The third question is: explain Alvin Plantinga's Free Will Defense against Mackie's logical argument from evil. Nearly all philosophers think Plantinga (and others) have defeated Mackie's argument and consigned it to the trash can of history. To defeat Mackie's argument all Plantinga has to do is show that it is possible to affirm Mackie's Triad. Plantinga uses modal logic and shows that there is a possible world in which all three statements are true. This possible world includes: 1) It's possible that God has given persons libertarian free will (the ability to make a choice that is not full reducible to antecedent causal conditions); 2) It's possible that God has counterfactual knowledge (God knows the truth value of future conditional statements, esp. those involving moral choices); and 3) transworld depravity exists (in every possible world free agents will make at least one evil choice).
The fourth question is: Explain William Rowe's evidential argument from evil against God's existence. Rowe agrees that Plantinga et. al. have soundly defeated Mackie's logical argument. In its place Rowe gives an evidential argument based on the evidence of the kind of intense suffering that occurs in the world and the amount of such suffering. Students will need to state Rowe's argument (2 premises, conclusion), state that P2 is non-controversial, and explain Rowe's "Bambi example" as a defense of P1. Thankfully, Rowe is a "friendly atheist" rather than a militant fundamentalist ad hominem-abusing non-philosophical atheist such as Richard Dawkins.
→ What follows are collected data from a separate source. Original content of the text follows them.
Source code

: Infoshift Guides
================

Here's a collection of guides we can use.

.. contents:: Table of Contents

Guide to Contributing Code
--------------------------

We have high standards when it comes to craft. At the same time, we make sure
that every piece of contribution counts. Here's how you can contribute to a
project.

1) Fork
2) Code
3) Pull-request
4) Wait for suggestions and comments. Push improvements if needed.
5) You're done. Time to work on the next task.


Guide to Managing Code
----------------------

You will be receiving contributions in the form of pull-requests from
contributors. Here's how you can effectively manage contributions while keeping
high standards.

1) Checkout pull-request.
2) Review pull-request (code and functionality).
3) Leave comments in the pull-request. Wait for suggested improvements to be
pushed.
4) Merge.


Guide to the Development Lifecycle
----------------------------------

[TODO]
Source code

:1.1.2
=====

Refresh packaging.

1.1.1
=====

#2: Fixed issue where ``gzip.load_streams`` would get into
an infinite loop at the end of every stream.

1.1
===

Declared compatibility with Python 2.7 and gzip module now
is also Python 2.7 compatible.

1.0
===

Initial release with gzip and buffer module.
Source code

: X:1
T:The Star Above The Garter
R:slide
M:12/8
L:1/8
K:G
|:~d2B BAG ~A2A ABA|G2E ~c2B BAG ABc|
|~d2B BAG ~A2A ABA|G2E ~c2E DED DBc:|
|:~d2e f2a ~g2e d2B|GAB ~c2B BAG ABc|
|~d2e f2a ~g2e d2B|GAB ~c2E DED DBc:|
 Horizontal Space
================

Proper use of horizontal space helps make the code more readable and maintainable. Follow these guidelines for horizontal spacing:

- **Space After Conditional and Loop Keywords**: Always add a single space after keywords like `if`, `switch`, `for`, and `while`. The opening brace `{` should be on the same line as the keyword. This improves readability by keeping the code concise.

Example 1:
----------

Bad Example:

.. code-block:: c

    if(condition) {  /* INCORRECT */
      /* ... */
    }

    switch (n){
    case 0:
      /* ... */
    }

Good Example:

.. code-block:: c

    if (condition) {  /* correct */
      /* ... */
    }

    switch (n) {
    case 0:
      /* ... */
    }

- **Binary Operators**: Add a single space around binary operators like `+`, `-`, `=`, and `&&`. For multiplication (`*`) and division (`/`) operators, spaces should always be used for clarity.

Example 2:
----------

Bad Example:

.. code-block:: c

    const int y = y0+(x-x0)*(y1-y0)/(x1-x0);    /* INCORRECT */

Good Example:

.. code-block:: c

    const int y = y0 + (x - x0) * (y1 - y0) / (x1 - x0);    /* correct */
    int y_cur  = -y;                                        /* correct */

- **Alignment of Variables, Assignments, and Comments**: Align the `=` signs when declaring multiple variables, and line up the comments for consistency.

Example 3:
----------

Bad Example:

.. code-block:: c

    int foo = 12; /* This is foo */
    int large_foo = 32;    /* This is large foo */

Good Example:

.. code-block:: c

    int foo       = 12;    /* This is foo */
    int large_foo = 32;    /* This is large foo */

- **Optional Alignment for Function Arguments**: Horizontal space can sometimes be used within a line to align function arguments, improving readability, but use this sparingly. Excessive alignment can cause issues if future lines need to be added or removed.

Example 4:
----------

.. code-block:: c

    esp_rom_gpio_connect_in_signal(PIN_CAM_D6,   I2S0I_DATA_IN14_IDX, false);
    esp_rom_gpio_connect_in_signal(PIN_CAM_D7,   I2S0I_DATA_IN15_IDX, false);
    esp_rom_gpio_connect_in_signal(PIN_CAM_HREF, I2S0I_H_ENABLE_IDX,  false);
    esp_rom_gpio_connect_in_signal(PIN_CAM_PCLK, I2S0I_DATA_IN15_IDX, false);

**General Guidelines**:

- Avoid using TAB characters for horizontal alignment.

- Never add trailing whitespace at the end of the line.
Finally, the fifth question is: Explain Stephen Wyckstra's idea that Rowe has committed a "no-see-um" fallacy which reasons like this: 1) As far as I can see there is no point to this suffering; and then concludes 2) Therefore there is no point to this suffering. This reasoning only succeeds if the CORNEA principle obtains; viz., we have reasonable epistemic access to the state of affairs. For example, a nurse can say As far as I can see there are no germs on this needle we just used on the previous 500 patients. But the nurse cannot conclude from this that Therefore there are no germs on this needle. More than this, says Wyckstra, we don't have epistemic access to the mind of an all-knowing God.